I have Autoimmune thyroid disease (Hashimotos) and also an associated Autoimmune condition - vitiligo. I struggle with energy levels. My husband knew that when he married me 10 years ago. I also have other problems that raise their head occasionally such as frequent pneumonia (7+ times in my lifetime now leading to reduced capacity in 1 lung). I have intermittent gallstone pain. I must eat gluten free since I find it causes inflammation (e.g. rash/itching after eating it) and raises thyroid antibodies. I more or less permanently have pain in my shoulders and lumbar area.

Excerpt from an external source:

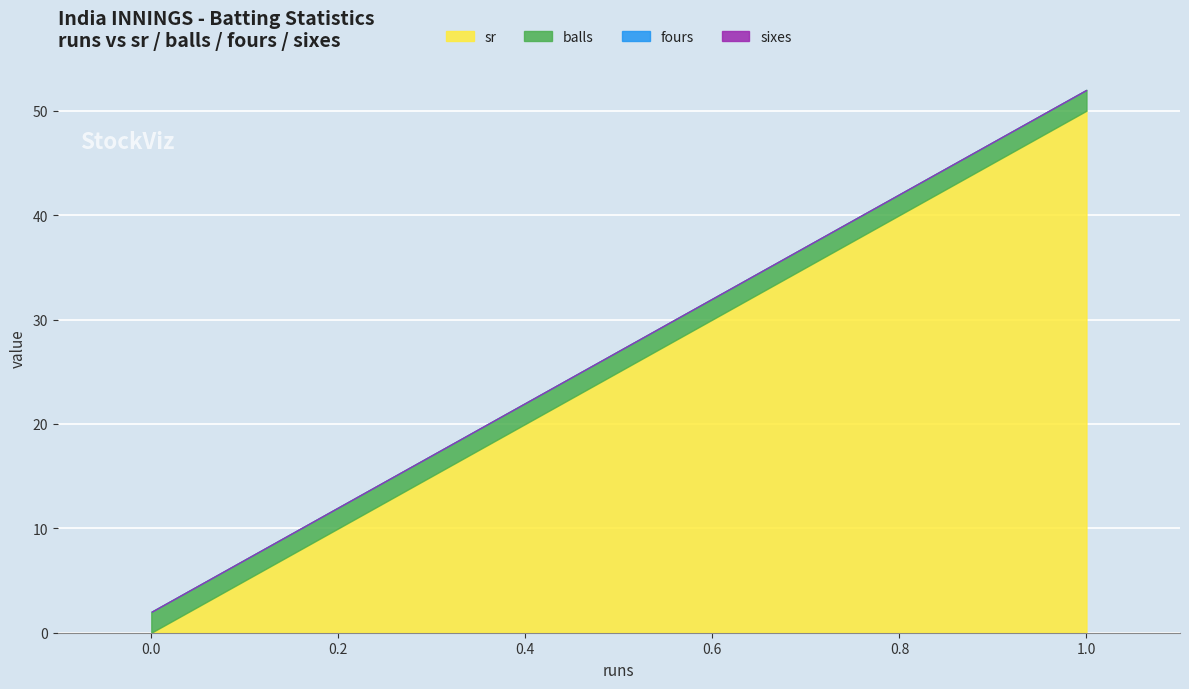

Which series changed the most between 0 and 1?

sr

My husband, in the last few months has gone on a wild health kick, going to the gym every day, losing weight (aided by a GLP-1 I might add). He's done really well - but let me be clear me & kids still put him to shame in terms of healthy diet full of fruit & veg. He has been quite derogatory to me about not exercising, but I find that the Autoimmune thing causes me to suffer after vigorously exercising. I went once to the gym with him and felt awful after, with a terrible headache. This headache, now 6 weeks on, has never really left. At one point was admitted same day care in hospital for severe headache pain. It is unusual in that it is aggravated by walking about, and is in the back of my head. MRI was clear.
It reached a crescendo last week and has slowly been improving as long as I take it easy. However I overdid it today getting something out of the loft and have re-ignited the head pain today (and heart rate spikes to 150bpm).
I'm waiting on a neurology referral now. But I can't help to feel so upset by my husbands behaviour - he seems to have such disdain for me when I am unwell. (Not the first time).
His primary concern is always himself e.g. if its not "his day" to pick kids from school he is all huffy and puffy and moans to my 9 and 10 year olds that it should be me not him. He continually asks what I'm cooking for dinner, when I'm not fit for standing up let alone cooking. I get absolytely zero physical affection, if I am crying or distressed he walks past to go play on his computer.
My children, my mum and my boss are my support network. But each time he does this to me I feel it breaks me a little bit more.